## What to do
1. In the email about the 6a44 tunneling draft, change "inner tunnel" to "nested tunnel" and write out the passage starting at "I agree that" and ending at "a router interface.".
2. Go on with the email reply about the 6a44 tunneling draft, picking up after its last sentence.

## Extracted text

▬▬▬

Hi Brian, 

> -----Original Message-----
> From: [email protected] 
> [mailto:[email protected]] On Behalf Of Brian E Carpenter
> Sent: Wednesday, October 06, 2010 3:10 PM
> To: Ole Troan
> Cc: Softwires; [email protected]
> Subject: Re: [Softwires] ISP support of Native IPv6 across 
> NAT44 CPEs -Proposed 6a44 Specification
> 
> On 2010-10-06 19:57, Ole Troan wrote:
> > Brian,
> > 
> >>> Draft-despres-softwire-6a44-00, coauthored with Brian and 
> Sheng, has just been posted 
> (http://tools.ietf.org/html/draft-despres-softwire-6a44-00).
> >>> It describes a solution for ISPs to offer native IPv6 
> across IPv4-only CPEs (NAT44 CPEs).
> >>>
> >>> It results from convergence discussion between authors of 
> draft-carpenter-6man-sample-00 and 
> draft-despres-softwire-6rdplus-00, taking into account 
> comments made by authors of draft-lee-softwire-6rd-udp-01, 
> and those made other Softwire WG participants since IETF 78.
> >>>
> >>> It is submitted to become, after discussion in the WG, a 
> Softwire I-D.
> >> By the way, we do discuss in the draft why it's a useful 
> alternative to
> >> both tunnel brokers (such as Hexago and SixXs) or Teredo. We don't
> >> explicitly discuss why we think it's also a useful 
> alternative to an L2TP
> >> solution, but the arguments are, I think, similar to those 
> for the tunnel
> >> brokers (apart from our "hobbyist" comment).
> > 
> > perhaps you could also add some deployment considerations 
> with regards to host tunneling versus "network" tunneling?
> 
> OK, if there is enough interest to continue this work. Of 
> course, in the
> context of legacy CPE, there is no alternative to host tunnels.

I agree that the tunnel endpoint device in the end user
network needs to configure the 6a44 tunnel interface as a
host interface, but if the device also configures another
tunnel over *that* then the inner tunnel could be used as
a router interface.

▬▬▬

## Data
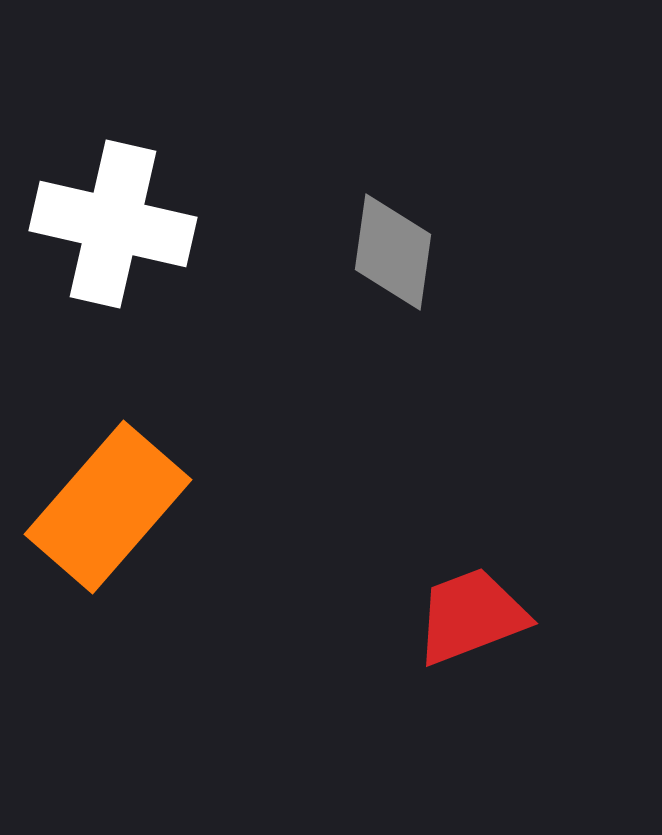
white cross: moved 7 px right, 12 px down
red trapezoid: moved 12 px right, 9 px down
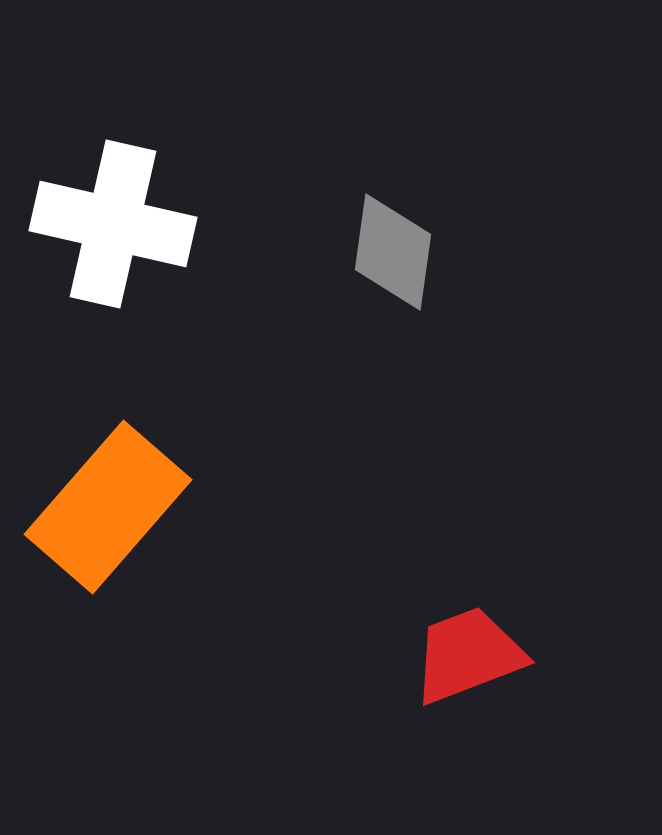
red trapezoid: moved 3 px left, 39 px down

▬▬▬

## Exercise results
1.
I agree that the tunnel endpoint device in the end user
network needs to configure the 6a44 tunnel interface as a
host interface, but if the device also configures another
tunnel over *that* then the nested tunnel could be used as
a router interface.

2.
If you can bear with me for a moment (*), consider the 6a44
tunnel as an underlying interface over which the tunnel
endpoint device configures an IRON tunnel. Yes, that would
make for nested encapsulations - in particular, the nesting
would be IPv6-in-IPv6-in-UDP-in-IPv4. But, the inner tunnel
could be used as a router interface to service a PI IPv6
prefix. This would work even if the inner tunnel was
configured over multiple underlying 6a44 tunnels - one
each for each ISP the end user network connects to.

(*) Of course, the sticking point once again is the pesky
tunnel MTU issue. 6a44 appears to be punting on MTU yet
again and setting a static 1280 MTU. That means that there
is not enough available MTU to configure another tunnel
over the 6a44 tunnel without fragmentation. If 6a44 is
already implementing a control message protocol as per
the I-D, however, it could also add a 6a44 "Packet Too
Big" control message and use the IRON/SEAL method for
reporting fragmentation as a means for supporting path
MTU discovery. If you'd like a more detailed discussion
of this idea, let me know.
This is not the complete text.